The map looked beautiful, I fell in love with it, and I knew I had to obtain a copy of it, but it was priced at 23/- (23 shillings: £1.15) for the set. That might not sound excessive today in 2021, barely the price of a small bar of chocolate or a cup of tea (in a scruffy café). But in about 1966, it was a huge sum of money for me, many times more than my weekly pocket money. I left Stanford, determined to save up for it and hoping that in the meantime the shop would not run out of copies of it. Eventually, I was able to purchase a set of these maps.

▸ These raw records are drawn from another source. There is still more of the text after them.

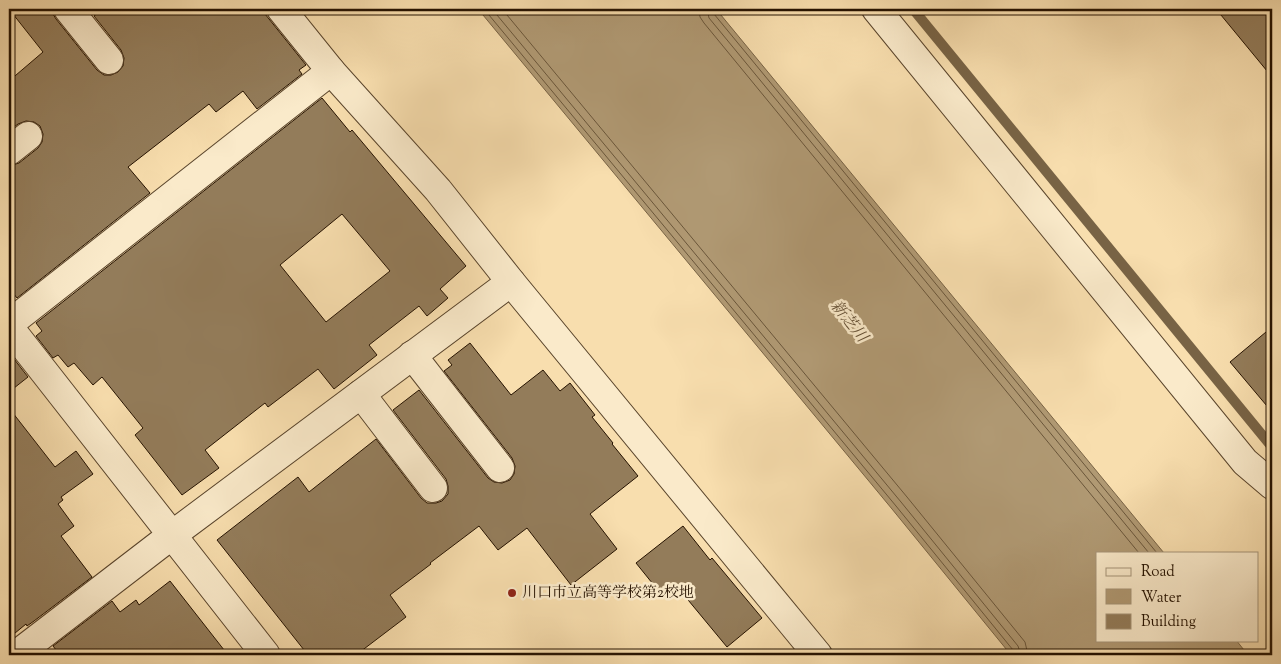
<svg xmlns="http://www.w3.org/2000/svg" width="1281" height="664" font-family="'Sorts Mill Goudy','Noto Serif JP',serif">
  <style>
    .water { fill: #b09973; stroke: #786345 }
    .lines { fill: none; stroke-linecap: round; stroke-linejoin: round }
    .shore { stroke: #6a563a; stroke-width: 1 }
    .stream { stroke: #786345; stroke-width: 10 }
    .building { fill: #937c5a; stroke: #251200; fill-rule: evenodd }
    .minor-casing { stroke: #5a452c; stroke-width: 30 }
    .minor { stroke: #faeaca; stroke-width: 28 }
    .poi-dot { fill: #8f2418; stroke: #faeaca; stroke-width: 2 }
    .labels { text-anchor: middle; dominant-baseline: central; stroke-width: 5; stroke-linejoin: round; paint-order: stroke }
    .poi-label { font-size: 15px; fill: #251200; stroke: #faeaca; text-anchor: start }
    .water-label { font-size: 16px; font-style: italic; fill: #644f34; stroke: #faeaca }
  </style>
  <rect width="100%" height="100%" fill="#f8deae"/>
  <filter id="stains"><feTurbulence type="fractalNoise" baseFrequency=".004" numOctaves="4"/><feColorMatrix values="0 0 0 0 .2 0 0 0 0 .09 0 0 0 0 .02 0 0 0 .5 -.17"/></filter>
  <radialGradient id="worn" r=".72"><stop offset=".6" stop-color="#630" stop-opacity="0"/><stop offset="1" stop-color="#630" stop-opacity=".3"/></radialGradient>
  <!-- water -->
  <polygon class="water" points="478,9 716,9 1164,553 1097,553 1097,640 1236,640 1248,655 1011,655 892,509"/>
  <g class="lines">
    <!-- shore -->
    <g class="shore">
      <polyline points="484,9 896,506 1013,650 1015,655"/>
      <polyline points="492,9 901,502 1018,646 1021,655"/>
      <polyline points="502,9 907,497 1025,642 1028,655"/>
      <polyline points="699,9 700,17 704,23 1139,553"/>
      <polyline points="707,9 709,18 1149,553"/>
      <polyline points="713,9 714,14 1157,553"/>
    </g>
    <!-- stream -->
    <polyline class="stream" points="913,9 1272,447"/>
  </g>
  <!-- building -->
  <g class="building">
    <polygon points="9,9 50,9 56,19 97,70 104,75 111,75 118,72 123,66 124,58 121,50 94,16 103,9 261,9 306,65 299,70 302,74 257,109 243,91 216,112 209,104 128,167 150,193 17,298 9,288 9,166 19,163 38,148 42,142 43,134 40,126 34,122 26,121 18,124 9,131 9,81 43,52"/>
    <polygon points="1216,9 1272,9 1272,77"/>
    <path d="M322,98L350,132L352,130L466,266L440,289L448,298L427,316L419,306L369,345L377,355L334,389L318,369L268,407L265,403L205,450L219,468L182,495L135,435L143,428L102,377L93,385L74,363L68,367L58,355L53,358L36,336L42,331L36,323ZM342,214L390,271L326,322L280,265Z"/>
    <polygon points="1272,327 1272,412 1230,362"/>
    <polygon points="470,343 511,395 543,370 560,391 570,383 595,415 592,417 613,443 612,444 638,476 590,514 617,549 571,585 527,528 498,550 479,526 430,563 431,564 390,595 406,617 356,655 308,655 217,540 298,477 309,492 376,439 421,498 427,503 436,503 442,501 448,494 448,486 446,479 393,410 419,390 488,478 494,482 502,483 510,480 514,474 515,466 512,458 444,371 452,365 448,360"/>
    <polygon points="11,355 28,377 9,392 9,358"/>
    <polygon points="9,408 55,467 76,451 93,474 61,497 63,500 58,504 74,526 61,536 92,577 34,621 27,626 26,624 9,638"/>
    <polygon points="683,526 710,560 712,558 762,618 727,647 674,583 661,594 636,563"/>
    <polygon points="170,581 228,655 60,655 53,646 112,601 120,612 136,600 139,605"/>
  </g>
  <g class="lines">
    <defs>
      <g id="minor">
        <polyline points="68,9 109,60"/>
        <polyline points="281,9 331,71 438,190 511,282 818,655"/>
        <polyline points="876,9 1245,462 1272,485"/>
        <polyline points="9,151 28,136"/>
        <polyline points="9,324 331,71"/>
        <polyline points="9,327 266,655"/>
        <polyline points="412,355 500,468"/>
        <polyline points="361,394 433,488"/>
        <polyline points="16,655 172,535 511,282"/>
      </g>
    </defs>
    <!-- minor casing -->
    <use href="#minor" class="minor-casing"/>
    <!-- minor -->
    <use href="#minor" class="minor"/>
  </g>
  <!-- markers -->
  <circle class="poi-dot" cx="512" cy="593" r="5"/>
  <g class="labels">
    <!-- poi labels -->
    <g class="poi-label">
      <text x="522" y="593">川口市立高等学校第2校地</text>
    </g>
    <!-- water labels -->
    <g class="water-label">
      <text transform="translate(848 322) rotate(51)">新芝川</text>
    </g>
  </g>
  <!-- margin -->
  <rect width="1281" height="664" fill="none" stroke="#f8deae" stroke-width="30"/>
  <rect x="10" y="10" width="1261" height="644" fill="none" stroke="#251200" stroke-width="2.5"/>
  <rect x="15" y="15" width="1251" height="634" fill="none" stroke="#251200"/>
  <!-- legend -->
  <rect x="1096" y="552" width="162" height="90" fill="#faeaca" stroke="#a59479"/>
  <rect x="1106" y="568" width="25" height="8" fill="#faeaca" stroke="#a59479"/>
  <text x="1141" y="576" font-size="15" fill="#251200">Road</text>
  <rect x="1106" y="589" width="25" height="15" fill="#b09973" stroke="#a59479"/>
  <text x="1141" y="602" font-size="15" fill="#251200">Water</text>
  <rect x="1106" y="614" width="25" height="15" fill="#937c5a" stroke="#a59479"/>
  <text x="1141" y="626" font-size="15" fill="#251200">Building</text>
  <rect width="100%" height="100%" filter="url(#stains)"/>
  <rect width="100%" height="100%" fill="url(#worn)"/>
</svg>
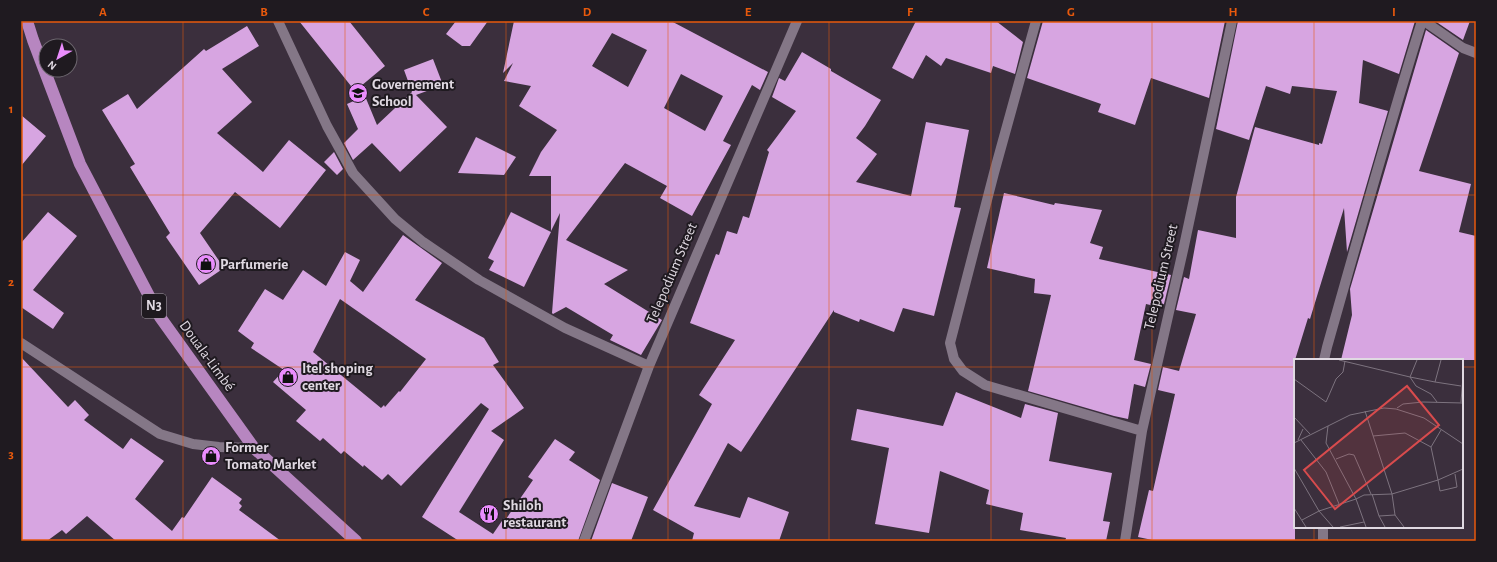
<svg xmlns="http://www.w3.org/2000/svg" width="1497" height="562" font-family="'Alegreya Sans',sans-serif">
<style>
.building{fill:#d7a5e1;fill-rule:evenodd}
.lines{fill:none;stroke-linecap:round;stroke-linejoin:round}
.street{stroke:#847787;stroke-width:10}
.highway{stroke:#b786c0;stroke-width:12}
.grid{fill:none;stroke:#e8590c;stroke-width:1;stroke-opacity:0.55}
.labels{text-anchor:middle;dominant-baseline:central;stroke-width:4;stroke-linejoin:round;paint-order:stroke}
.shield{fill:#1f1a20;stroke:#a6a0a8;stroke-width:1}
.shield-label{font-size:14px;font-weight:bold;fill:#e0d9e2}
.poi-label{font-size:15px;font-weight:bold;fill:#e0d9e2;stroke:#1f1a20;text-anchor:start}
.street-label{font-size:15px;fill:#e0d9e2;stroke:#1f1a20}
.inset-road{fill:none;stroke:#7d737f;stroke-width:1}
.view{fill:#d84b4d;fill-opacity:0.15;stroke:#d84b4d;stroke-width:2}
.inset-edge{fill:none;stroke:#e0d9e2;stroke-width:2}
.neatline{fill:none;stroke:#e8590c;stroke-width:1.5}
.grid-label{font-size:13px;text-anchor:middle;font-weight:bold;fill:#e8590c}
</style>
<rect width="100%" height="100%" fill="#3b2f3d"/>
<path class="building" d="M299,21H349L385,66L355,91Z
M456,21H488L470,46H462L446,34Z
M514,21H671L768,72L760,90L752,85L723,141L731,145L692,216L660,198L667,186L625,163L566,240L628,270L604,284L662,320L641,355L610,340L613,335L566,307L553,314L552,313L560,213L551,231V176H529L541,152L557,130L519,106L531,86L504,81L513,63L503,73ZM612,33L647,50L628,87L592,66ZM681,74L723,96L705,131L664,108Z
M916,21H996L1023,42L1015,74L993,66L991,73L946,58L941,66L926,55L913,79L892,68Z
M1043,21H1225L1209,98L1151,78L1135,125L1098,112L1101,104L1027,78Z
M1238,21H1415L1399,74L1363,60L1359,103L1388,111L1347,252L1344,208L1310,319L1308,318L1295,360V541H1157L1138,537L1149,490L1153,491L1175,394L1158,390L1163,367L1179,371L1196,314L1176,310L1184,277L1189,279L1198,230L1236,238V197L1255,127L1319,145V143L1322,144L1337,91L1292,86L1290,94L1266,86L1249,140L1216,129Z
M1435,21H1470L1463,40Z
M247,26L259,46L222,69L252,102L217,133L263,172L289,140L326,170L280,228L235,192L200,233L224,268L199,285L166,237L170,233L130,167L135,164L102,110L128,94L137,109L204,49L206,51Z
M1426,30L1459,53L1419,171L1471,184L1459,232L1476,236V360H1341L1352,315L1350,289Z
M802,52L831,69V71L881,100L865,126L856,138L877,154L856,182L911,196L926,122L969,130L954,207L961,208L934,316L903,308L894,332L860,319L859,322L834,312V310L741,452L728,443L694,506L740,518L748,497L789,512L779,541H692L694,533L653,510L712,404L699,395L735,340L690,323L716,254L719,255L727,231L737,234L743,216L749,218L769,152L767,150L796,111L772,97L779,78L785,81Z
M433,59L443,85L416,95L447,127L400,172L372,143L353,160L344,143L358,129L347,104L365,96L377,125L412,92L404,70Z
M21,115L46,136L21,166Z
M476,137L516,157L504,175L458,173Z
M334,152L343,169L337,175L324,162Z
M1004,193L1054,205L1055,203L1102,210L1090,243L1103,247L1099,259L1171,275L1163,308L1146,304L1134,360L1151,364L1145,387L1134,384L1128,419L1114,416L1028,391L1051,295L1034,293L1035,279L987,268Z
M48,212L77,236L33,290L64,313L53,329L21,307V243Z
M511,212L551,232L524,287L489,270L494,261L488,258Z
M403,235L442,263L415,300L484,338L499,362L493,365L524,408L491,431L504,440L459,512L493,534L504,518L506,519L533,480L528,477L555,439L575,452L569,460L600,480L578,541H459L422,517L489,409L481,403L401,486L388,474L382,480L364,465L363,467L344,451L341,454L323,438L320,441L296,421L306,410L273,382L284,370L251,348L254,343L238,331L265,289L283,300L303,270L326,286L345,252L360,260L350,281L363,292ZM340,299L426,359L400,392L399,391L385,407L384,405L381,408L313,352Z
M21,357L68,407L75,400L89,415L84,420L123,449L131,438L164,461L135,499L172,531L182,517L184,518L212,477L242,499L239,503L242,506L239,510L281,541H116L87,516L66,534L62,530L47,541H21Z
M956,392L1021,418L1025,404L1058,413L1049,461L1112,473L1103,521L1110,522L1106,541H1065L1066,538L1020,530L1023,513L986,504L989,490L940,471L929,533L875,524L889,448L851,440L857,409L943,426Z
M612,483L648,497L631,541H591Z"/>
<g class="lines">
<path class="street" d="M278,21L327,126L353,173L395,219L423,242L479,280L565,328L649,366
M1036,21L994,173L950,343L954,359L963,371L985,385L1142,431
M1424,21L1463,48L1476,53
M21,343L160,434L193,444L219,447L254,448
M1324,360L1327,347C1358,238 1388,129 1422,21
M1323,527V541
M584,541L649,366L797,21
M1125,541L1142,431L1184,246L1232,21"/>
<path class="highway" d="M27,21L33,40L80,164L160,317L254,448L356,541"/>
</g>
<path class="grid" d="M183,21V541M345,21V541M506,21V541M668,21V541M829,21V541M991,21V541M1152,21V541M1314,21V360M21,195H1476M21,367H1295M1462,367H1476M1314,527V541"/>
<defs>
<g id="school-disc" transform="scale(1)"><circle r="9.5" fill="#ea8dfd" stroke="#1f1a20"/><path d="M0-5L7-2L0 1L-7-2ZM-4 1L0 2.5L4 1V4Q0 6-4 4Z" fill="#111"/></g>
<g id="shop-disc" transform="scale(1)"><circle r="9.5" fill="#ea8dfd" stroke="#1f1a20"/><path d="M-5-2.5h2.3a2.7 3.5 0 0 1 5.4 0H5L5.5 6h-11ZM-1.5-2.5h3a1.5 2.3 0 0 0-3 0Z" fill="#111"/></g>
<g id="restaurant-disc" transform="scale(1)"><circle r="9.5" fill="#ea8dfd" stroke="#1f1a20"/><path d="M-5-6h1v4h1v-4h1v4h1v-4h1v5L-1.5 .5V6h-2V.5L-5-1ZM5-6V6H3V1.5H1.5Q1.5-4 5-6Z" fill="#111"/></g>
</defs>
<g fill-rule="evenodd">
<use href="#school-disc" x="358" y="93"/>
<use href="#shop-disc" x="206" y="264"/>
<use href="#shop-disc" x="288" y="377"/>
<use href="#shop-disc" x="211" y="456"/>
<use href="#restaurant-disc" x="489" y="514"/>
</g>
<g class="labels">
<rect class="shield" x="142" y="294" width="24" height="24" rx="3"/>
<g class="shield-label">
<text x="154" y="306">N3</text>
</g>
<g class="poi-label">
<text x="372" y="84">Governement<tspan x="372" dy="17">School</tspan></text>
<text x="220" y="264">Parfumerie</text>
<text x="302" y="368">Itel shoping<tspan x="302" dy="17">center</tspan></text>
<text x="225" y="447">Former<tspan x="225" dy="17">Tomato Market</tspan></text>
<text x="503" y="505">Shiloh<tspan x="503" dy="17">restaurant</tspan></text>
</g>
<g class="street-label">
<text transform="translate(672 273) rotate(-67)">Telepodium Street</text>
<text transform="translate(1161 277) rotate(-77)">Telepodium Street</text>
<text transform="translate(207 356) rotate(54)">Douala-Limbé</text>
</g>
</g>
<g transform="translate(1294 359)">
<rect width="169" height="169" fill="#3b2f3d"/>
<path class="inset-road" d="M45,1L116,18L122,27L137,35L143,43M123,1L116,18L141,23L147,1M0,20L32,43L42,20L49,13L51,2M141,23L167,27M167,43L169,17M103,49L109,45L129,43L169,44M0,58L16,75M34,67L32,84L62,140L70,136L98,135L71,52M79,77L111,74L137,88M4,81L9,70M7,81L32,113L45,145M0,84L56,56L90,49L102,50L130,59L169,85M42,100L55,95L60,96L77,135M0,109L25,152L62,140L72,168M161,115L163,128L146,132L144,121L169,110M78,135L85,157M0,149L12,168M101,156L110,168M8,161L25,152L39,168M46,168L70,163M91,168L85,157L101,156L98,135L144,121L137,88L147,71"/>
<path class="view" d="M113,27L145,66L41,150L10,111Z"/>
<rect width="169" height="169" class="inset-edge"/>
</g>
<rect width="1497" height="562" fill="none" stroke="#1f1a20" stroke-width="44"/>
<g transform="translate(58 58) rotate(219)"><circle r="19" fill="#1f1a20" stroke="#6c666e"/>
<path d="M0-3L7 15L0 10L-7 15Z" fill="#ea8dfd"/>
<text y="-6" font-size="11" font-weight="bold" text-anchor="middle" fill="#e0d9e2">N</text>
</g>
<rect x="22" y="22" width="1453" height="518" class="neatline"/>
<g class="grid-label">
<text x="103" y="16">A</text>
<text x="264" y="16">B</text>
<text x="426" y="16">C</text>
<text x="587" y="16">D</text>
<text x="748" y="16">E</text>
<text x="910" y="16">F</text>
<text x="1071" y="16">G</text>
<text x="1233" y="16">H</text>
<text x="1394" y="16">I</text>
<text x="11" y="113">1</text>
<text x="11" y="286">2</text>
<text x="11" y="458">3</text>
</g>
</svg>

Delicately drawn, covered with contour lines, shaded representations of rocks and mountains, a variety of colours, the map shows how few roads there were in Albania in the 1920s. The tiny black dots, which represented buildings or small groups of them are often shown to be connected by tracks or footpaths, but many of them are a long way from any line of communication marked by the map makers. Most of the names on the map are in Albanian, but a few are also in Italian (e.g., Durazzo [Durres], Valona [Vlora], San Giovanni di Medua [Shengjin], and Santi Quaranta [Saranda]). Some words on the map are also in German.
I treasure this set of maps I bought at Stanford so many years ago and my memory of first being shown them in the basement of the shop. Yesterday, on the 15th of August 2021, first day of the 75th year of India’s independence, we walked along Long Acre, and discovered that although its name on the building is still there, the map shop is not. I had not realised that in 2019 this repository of records of landmarks and one of my favourite childhood haunts had moved from Long Acre to nearby Mercer Walk near The Seven Dials.